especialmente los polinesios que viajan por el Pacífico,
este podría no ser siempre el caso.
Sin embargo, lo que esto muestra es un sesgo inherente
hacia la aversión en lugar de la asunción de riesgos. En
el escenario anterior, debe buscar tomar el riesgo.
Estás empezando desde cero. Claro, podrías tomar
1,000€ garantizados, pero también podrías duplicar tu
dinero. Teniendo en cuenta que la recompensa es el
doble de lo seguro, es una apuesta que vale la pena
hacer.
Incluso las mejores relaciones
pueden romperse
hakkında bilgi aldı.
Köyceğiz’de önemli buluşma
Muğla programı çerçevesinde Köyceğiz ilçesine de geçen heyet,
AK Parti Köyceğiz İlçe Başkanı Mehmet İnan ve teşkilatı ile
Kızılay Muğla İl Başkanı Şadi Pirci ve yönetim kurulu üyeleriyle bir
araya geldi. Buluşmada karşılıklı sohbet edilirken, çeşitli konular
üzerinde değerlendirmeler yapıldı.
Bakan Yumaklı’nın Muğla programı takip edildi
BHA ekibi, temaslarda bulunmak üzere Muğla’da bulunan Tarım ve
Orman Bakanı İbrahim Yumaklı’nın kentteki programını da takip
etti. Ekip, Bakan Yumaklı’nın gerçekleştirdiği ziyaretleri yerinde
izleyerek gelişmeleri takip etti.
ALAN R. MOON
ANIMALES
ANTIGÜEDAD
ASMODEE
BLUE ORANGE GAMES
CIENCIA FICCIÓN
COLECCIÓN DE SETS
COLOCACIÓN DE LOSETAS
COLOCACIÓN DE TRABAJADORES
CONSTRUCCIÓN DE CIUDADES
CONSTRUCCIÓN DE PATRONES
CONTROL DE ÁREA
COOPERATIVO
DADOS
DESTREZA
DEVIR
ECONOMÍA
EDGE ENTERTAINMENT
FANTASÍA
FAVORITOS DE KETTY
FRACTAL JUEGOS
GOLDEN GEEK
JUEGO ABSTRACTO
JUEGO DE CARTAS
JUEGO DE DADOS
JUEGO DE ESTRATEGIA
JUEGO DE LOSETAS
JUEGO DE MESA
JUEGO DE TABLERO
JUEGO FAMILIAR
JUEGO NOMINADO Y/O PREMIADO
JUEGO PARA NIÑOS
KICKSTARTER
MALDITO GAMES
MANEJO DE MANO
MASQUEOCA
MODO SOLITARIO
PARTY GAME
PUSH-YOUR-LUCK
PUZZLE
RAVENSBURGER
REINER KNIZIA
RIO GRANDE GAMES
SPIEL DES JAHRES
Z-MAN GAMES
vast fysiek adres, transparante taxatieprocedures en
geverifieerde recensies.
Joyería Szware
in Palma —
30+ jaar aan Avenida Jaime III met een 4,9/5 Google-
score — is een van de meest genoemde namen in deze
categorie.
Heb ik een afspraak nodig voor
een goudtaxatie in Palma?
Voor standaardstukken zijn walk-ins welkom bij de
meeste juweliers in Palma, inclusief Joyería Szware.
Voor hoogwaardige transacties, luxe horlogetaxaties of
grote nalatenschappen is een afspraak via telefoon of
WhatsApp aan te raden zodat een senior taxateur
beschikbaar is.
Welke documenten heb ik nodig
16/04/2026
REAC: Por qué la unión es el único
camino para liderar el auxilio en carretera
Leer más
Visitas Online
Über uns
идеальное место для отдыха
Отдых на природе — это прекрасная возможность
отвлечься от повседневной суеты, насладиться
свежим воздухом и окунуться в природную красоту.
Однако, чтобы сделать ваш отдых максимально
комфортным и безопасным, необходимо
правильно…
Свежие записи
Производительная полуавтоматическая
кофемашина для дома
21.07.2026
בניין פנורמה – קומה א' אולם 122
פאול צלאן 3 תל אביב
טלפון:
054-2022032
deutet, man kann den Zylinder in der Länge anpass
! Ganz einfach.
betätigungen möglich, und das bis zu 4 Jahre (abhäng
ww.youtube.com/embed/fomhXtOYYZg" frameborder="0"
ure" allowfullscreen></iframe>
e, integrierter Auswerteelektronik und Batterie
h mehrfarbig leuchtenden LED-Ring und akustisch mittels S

> _Instructions to follow_:
Reply with the number only, stating how many lines in the listing hold the string "tomar".

> _Task result_:
2